Cultiver la modestie
Chez les Daujat, le jardin est une histoire de famille. Charline se souvient de celui de sa mère qui, malgré l’altitude, s’échine à tenter de faire pousser des tomates devant le chalet de Leysin (VD). Et puis il y a ceux de ses grands-parents, tous issus du monde agricole, en Bresse. Les vacances d’été y ont le goût inoubliable des «haricots de mamie», des épis de maïs dorés au barbecue et des instants de complicité au grand air. «Récemment, mon grand-père m’a d’ailleurs donné quelques graines pour que je les sème ici», souffle-t-elle. Le genre de souvenirs qui marquent, et qui ne sont sans doute pas étrangers au fait que Charline, comme son frère aîné, installé en Suède, est revenue à la culture maraîchère. D’un bout à l’autre de l’Europe, ils échangent conseils et astuces. Il faut dire que le potager est un lieu de partage. Ainsi, l’idée d’animer les pages de Terre&Nature au fil des semaines et des saisons a-t-elle immédiatement séduit la trentenaire. Qui endosse ce rôle avec autant de plaisir que de modestie: «Je n’ai pas la prétention de me présenter comme une experte. Je parle simplement de mon expérience de terrain, en sachant qu’il n’y a pas de vérité absolue, et que ce qui fonctionne dans mon potager ne marchera peut-être pas de la même manière ailleurs. Au fond, c’est exactement ce qui me plaît dans le jardinage: chacun le pratique à sa manière, dans un grand jardin ou un coin de balcon, avec ses envies et ses idées, en progressant au fil des échecs et des réussites.»

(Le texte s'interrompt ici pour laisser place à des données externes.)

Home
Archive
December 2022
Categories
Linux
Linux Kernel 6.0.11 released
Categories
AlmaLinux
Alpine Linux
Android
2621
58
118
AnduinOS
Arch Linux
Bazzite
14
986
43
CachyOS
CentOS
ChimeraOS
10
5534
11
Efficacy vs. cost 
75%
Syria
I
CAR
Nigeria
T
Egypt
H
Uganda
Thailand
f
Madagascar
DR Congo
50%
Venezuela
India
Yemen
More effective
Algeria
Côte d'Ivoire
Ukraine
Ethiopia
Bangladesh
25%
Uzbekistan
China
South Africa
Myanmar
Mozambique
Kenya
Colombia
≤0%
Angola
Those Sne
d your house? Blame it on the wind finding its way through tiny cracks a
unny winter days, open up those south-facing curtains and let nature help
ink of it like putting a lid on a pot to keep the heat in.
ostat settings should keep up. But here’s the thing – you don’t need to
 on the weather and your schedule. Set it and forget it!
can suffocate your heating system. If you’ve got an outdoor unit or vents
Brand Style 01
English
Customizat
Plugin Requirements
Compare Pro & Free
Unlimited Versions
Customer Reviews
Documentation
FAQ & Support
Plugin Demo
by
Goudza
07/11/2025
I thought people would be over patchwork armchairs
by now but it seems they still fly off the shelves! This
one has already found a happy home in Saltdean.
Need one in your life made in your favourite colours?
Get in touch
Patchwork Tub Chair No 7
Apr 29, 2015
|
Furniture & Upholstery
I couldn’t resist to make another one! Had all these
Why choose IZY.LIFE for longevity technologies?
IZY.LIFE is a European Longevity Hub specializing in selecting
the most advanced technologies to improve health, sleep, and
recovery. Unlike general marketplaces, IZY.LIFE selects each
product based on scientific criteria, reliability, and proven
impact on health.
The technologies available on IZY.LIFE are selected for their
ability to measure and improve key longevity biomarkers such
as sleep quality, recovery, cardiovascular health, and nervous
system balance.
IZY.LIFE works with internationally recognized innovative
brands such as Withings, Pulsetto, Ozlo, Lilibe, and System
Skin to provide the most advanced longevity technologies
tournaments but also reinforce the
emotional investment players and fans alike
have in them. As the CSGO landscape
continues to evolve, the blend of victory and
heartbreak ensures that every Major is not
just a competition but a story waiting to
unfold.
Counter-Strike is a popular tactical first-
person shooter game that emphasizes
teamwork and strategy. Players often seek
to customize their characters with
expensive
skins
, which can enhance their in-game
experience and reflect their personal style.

Associations de plantes, méthodes de tuteurage ou d’arrosage, lutte contre les ravageurs, semis ou compost, elle a déjà en tête une multitude de thématiques à explorer. Mais l’écriture attendra: le vent se calme sur le Bois de Chênes, c’est le moment de poursuivre la mise en place du paillage. Brouette en main, la jeune femme s’éloigne entre les rangées de végétation. Rendez-vous jeudi prochain!

Texte(s): Clément Grandjean
Photo(s): Clément Grandjean

Son univers

Un livre
Herbes, de Régis Marcon. «Ce chef décrit les plantes comme de véritables œuvres d’art.»
Un morceau
«Quand je marche», de Ben Mazué. «Une chanson prenante et sincère, qui me parle beaucoup.»Un plat
Des lasagnes maison. «Pâtes fraîches faites avec les œufs de nos poules, légumes du jardin, le goût de la fin d’été!»

Une plante
Le chou Daubenton. «J’en offre des boutures à tous mes amis.»